* _INSTRUCTION_:
Return the data exactly, without pictures.

* _Stored dataset items_:
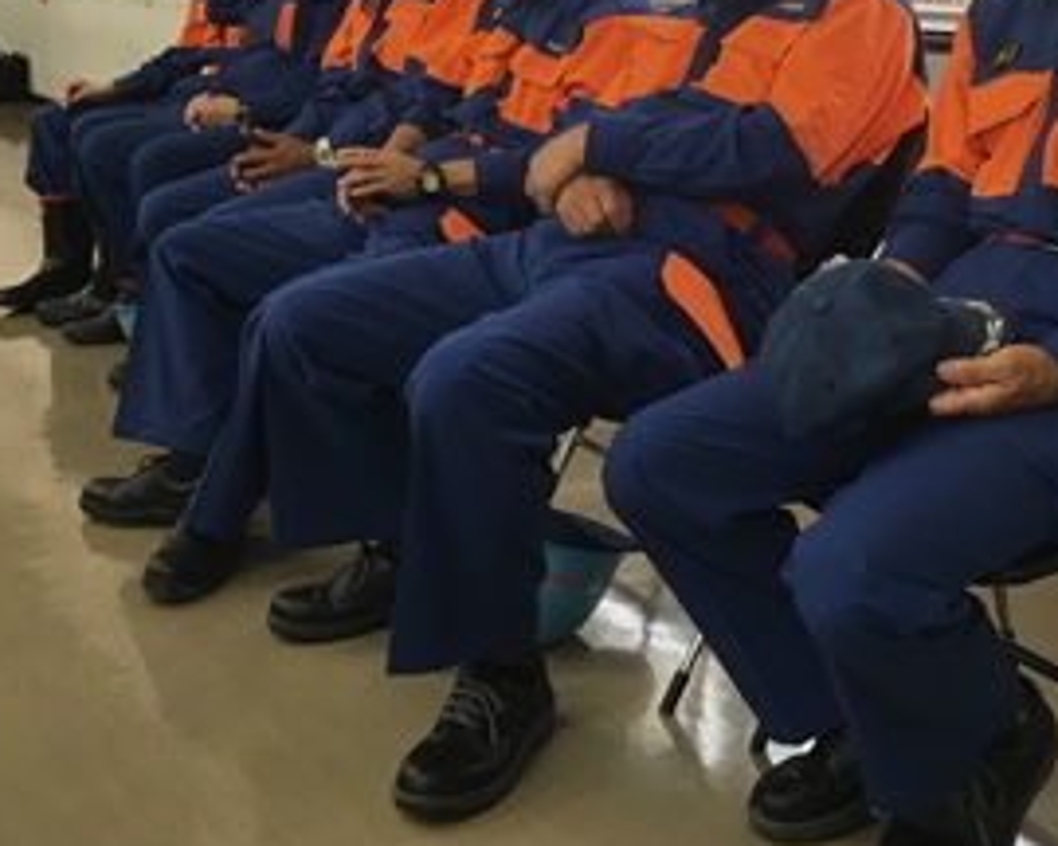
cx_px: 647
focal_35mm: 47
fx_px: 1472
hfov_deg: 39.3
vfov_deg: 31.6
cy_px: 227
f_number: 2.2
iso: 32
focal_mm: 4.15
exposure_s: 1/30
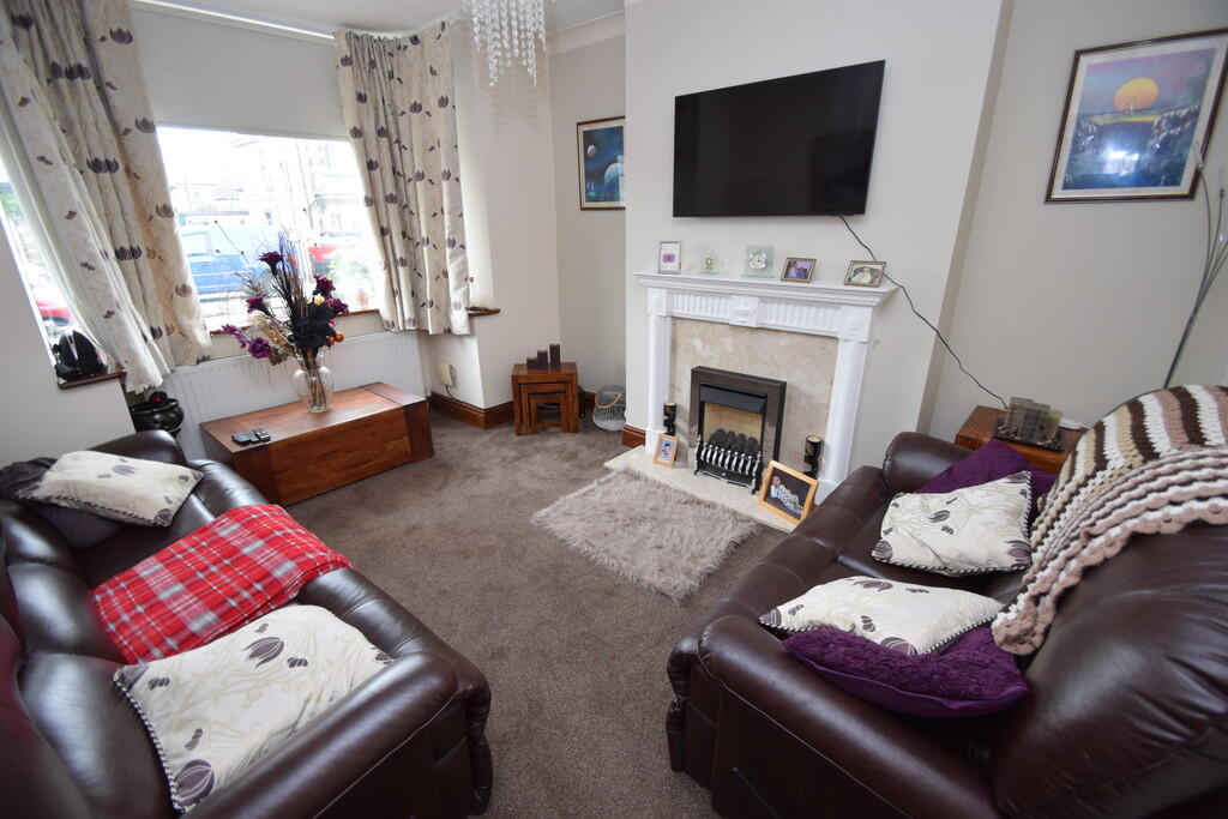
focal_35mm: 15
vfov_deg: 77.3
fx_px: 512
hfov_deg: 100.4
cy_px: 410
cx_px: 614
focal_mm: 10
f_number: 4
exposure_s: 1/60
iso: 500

* _ANSWER AREA_:
cx_px: 647
focal_35mm: 47
fx_px: 1472
hfov_deg: 39.3
vfov_deg: 31.6
cy_px: 227
f_number: 2.2
iso: 32
focal_mm: 4.15
exposure_s: 1/30
focal_35mm: 15
vfov_deg: 77.3
fx_px: 512
hfov_deg: 100.4
cy_px: 410
cx_px: 614
focal_mm: 10
f_number: 4
exposure_s: 1/60
iso: 500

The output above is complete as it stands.